On April 14, 2026, KPMG International and the INSEAD Corporate Governance Centre unveiled five global AI Governance Principles for Boards, the first institutional-grade framework designed specifically to guide directors through the oversight of artificial intelligence at enterprise scale. The Principles address five domains: strategic oversight, active technology and security oversight, workforce transformation, trustworthy AI, and board operations. They are designed to apply across industries, company sizes, and AI maturity levels.

The timing is not coincidental. KPMG's Global AI Pulse Survey reveals that nearly three-quarters of boards possess only moderate or limited AI expertise, even as AI adoption inside their companies accelerates. The gap between what boards are expected to govern and what they are actually equipped to govern has never been wider, and the KPMG and INSEAD Principles represent the first globally coordinated attempt to close it.

Why It Matters to the Board

These Principles arrive at a pivotal moment in the 2026 proxy season. Glass Lewis has flagged AI oversight as the defining governance theme this year, and proxy advisors are already scrutinizing whether boards can document director training, oversight structures, and AI risk frameworks. Companies that cannot demonstrate board-level AI governance competency face withhold recommendations, reputational exposure, and, in cases of material governance failures, Caremark-style derivative claims.

The five Principles operationalize what had previously been aspirational language. Strategic oversight means boards must engage with AI's long-term value creation potential, not merely its operational risks. Active technology and security oversight requires directors to balance AI sovereignty with organizational agility. Workforce transformation oversight demands that boards preserve human accountability even as AI drives productivity gains. Building trustworthy AI means establishing standards aligned with company values and evolving regulation. Adapting board operations means governance practices themselves must change to reflect AI's growing influence on strategy and decision-making.

For directors who have been waiting for a credible external framework to guide their oversight agenda, the KPMG and INSEAD Principles provide exactly that foundation.

The Risk If You Wait

Only 39 percent of Fortune 100 boards have any form of AI oversight, whether through a dedicated committee, a director with documented AI expertise, or an ethics board. Only 13 percent of S&P 500 companies have even one director with AI-related expertise. Those statistics represent a liability, not a knowledge gap. When AI-driven decisions produce material harm, regulatory failure, or competitive damage, the question courts and investors will ask is not whether management acted but whether the board provided adequate oversight.

The proxy season dynamic reinforces the urgency. Boards that cannot demonstrate AI literacy and documented oversight structures in their 2026 proxy statements are already behind. The institutions that set the governance agenda, including Glass Lewis, major pension funds, and activist investors, have moved AI oversight from the emerging risk category into the accountability framework. Waiting for internal consensus or a triggering event is no longer a defensible posture.

What Other Boards Are Doing

Leading boards are moving in three directions simultaneously. First, they are establishing dedicated Technology and AI committees, or formally assigning AI oversight to the Audit or Risk committee with amended charters.

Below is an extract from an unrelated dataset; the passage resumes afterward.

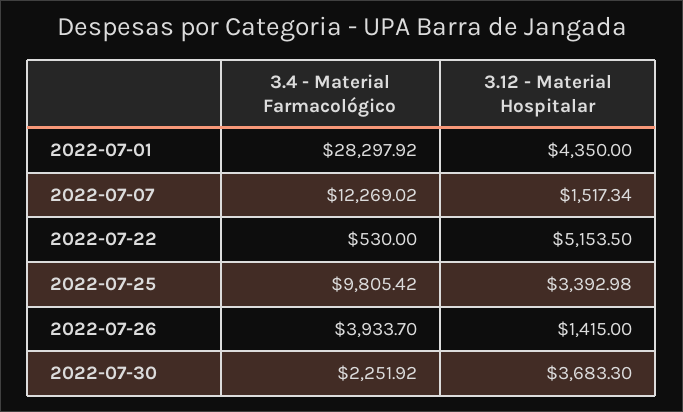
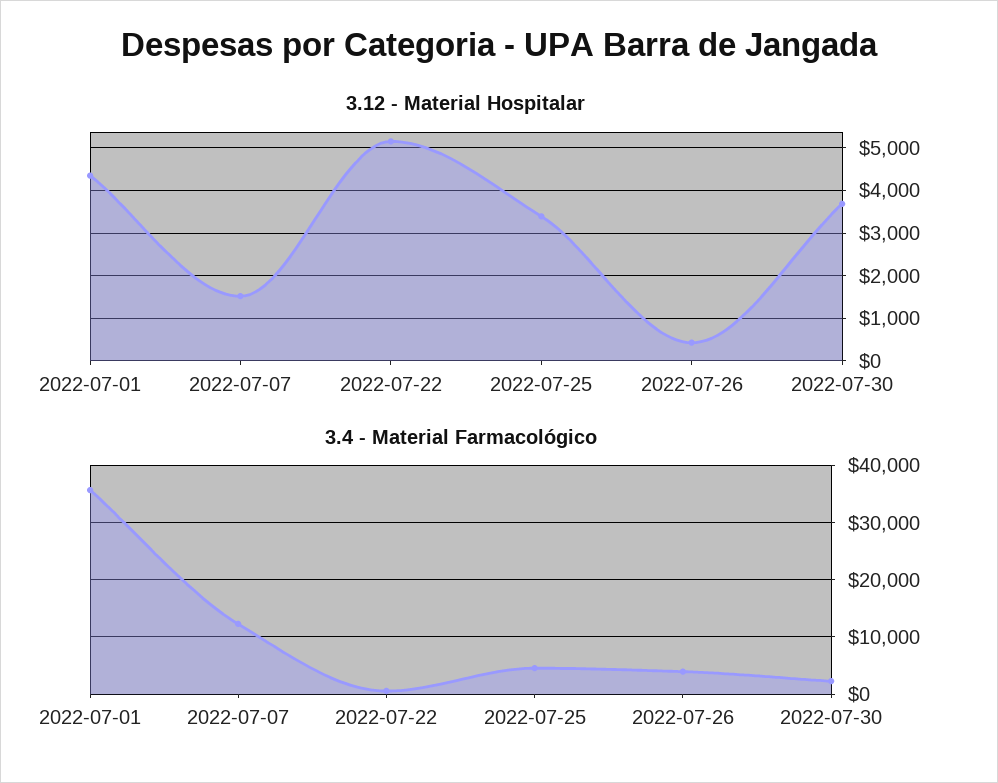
3.4 - Material Farmacológico, 2022-07-01: 28297.92 -> 36000
3.4 - Material Farmacológico, 2022-07-25: 9805.42 -> 4000
3.12 - Material Hospitalar, 2022-07-26: 1415 -> 400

Second, they are onboarding directors with verified AI credentials, not as token appointments but as functional contributors to governance decisions. Third, they are commissioning documented AI inventories, risk classifications, and third-party due diligence protocols that can be disclosed to investors on demand.

Seventy percent of Fortune 500 executives report that their companies have established AI risk committees, and 41 percent have a dedicated AI governance team at the management level. The board-level gap, however, remains material. Effective oversight requires that board governance structures mirror and challenge the management structures they supervise. A management-level AI committee with no board-level counterpart is a compliance gesture, not a governance framework.

The Governance Question

The central question every board must answer before the close of Q2 is this: Can you demonstrate, in writing, that your board has the expertise, the structures, and the processes to oversee the AI systems that are material to your company's strategy and risk profile?

The KPMG and INSEAD Principles provide a sector-agnostic, globally applicable framework that can anchor that answer. But the Principles are not self-implementing. They require boards to conduct a gap analysis against the five domains, assign accountability for each domain, and establish a reporting cadence that connects management-level AI activity to board-level oversight in real time. Directors who engage with this framework proactively will be positioned to lead the governance conversation; those who do not will be responding to it.

Intelligence Bottom Line

KPMG and INSEAD have done boards a significant service by codifying what responsible AI oversight looks like in practice. The five Principles are not aspirational statements; they are a governance checklist against which institutional investors, proxy advisors, and regulators will increasingly measure board performance. The question is no longer whether boards need an AI governance framework. The question is whether your board builds one proactively or is forced to build one reactively after an incident that could have been prevented.

For Fortune 500 directors, the decision point is now. The 2026 proxy season is underway. Investor expectations are documented. The framework exists. The only variable is whether your board is ahead of this issue or behind it.